[RECORD EXTRACTS Boundary: Start]

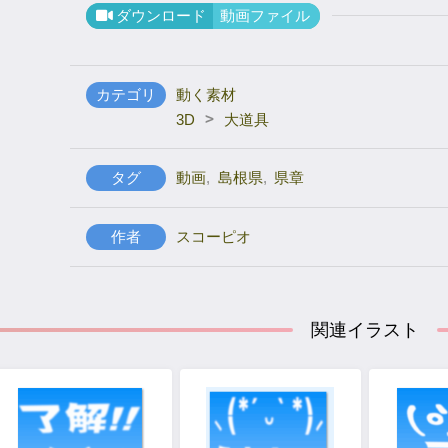
ダウンロード
動画ファイル
カテゴリ
動く素材
>
3D
大道具
タグ
動画
,
島根県
,
県章
作者
スコーピオ
関連イラスト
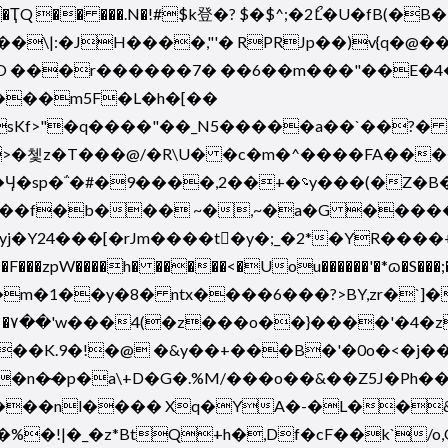
��ҬQ �� ���.N�!#$k登�? $�$^;�2ޯL�U�
�\|:�JH����,"'� RPRJp��)v{q�@�
���m5F�L�h�[��
sKf>"�q����"��_N5�����a��`��?� 
�>�쳋z�T���@/�R\U� �c�m�^����FA��
؝y���(�Z�B�t>>��7<��^��lU����;���gIa
�f�b��� ~�,~�a�G �����ǅ
-yj�Y24���[�rJm� ���t�ِy�;_�2*�Y
��zpW����h� �����<�Uou������'�*ɷ�S���;�
� ntx����6���?>BY,zr�`]���[\�"��ڛ|��߷�c)o��/�
3f
���K.9�!�@ �&y��+���B�'�0o�<�j��
�n�̴�p�a\+D�G�.%M/���o��&��Z5J�Ph��#
P����nl���� Xq�YA�-�L��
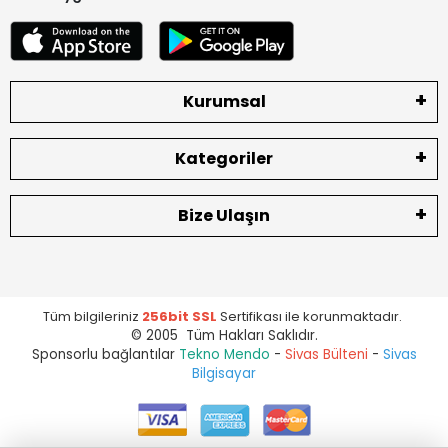
Kurumsal
Kategoriler
Bize Ulaşın
Tüm bilgileriniz
256bit SSL
Sertifikası ile korunmaktadır.
© 2005 Tüm Hakları Saklıdır.
Sponsorlu bağlantılar
Tekno Mendo
-
Sivas Bülteni
-
Sivas
Bilgisayar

[RECORD EXTRACTS Boundary: End]

### TASK DIRECTIONS
Taking the line with "Bize Ulaşın" as the first, copy every line through the end of the entries above exactly, with no others.

### ANSWER FOR THIS EXERCISE
Bize Ulaşın
Tüm bilgileriniz
256bit SSL
Sertifikası ile korunmaktadır.
© 2005 Tüm Hakları Saklıdır.
Sponsorlu bağlantılar
Tekno Mendo
-
Sivas Bülteni
-
Sivas
Bilgisayar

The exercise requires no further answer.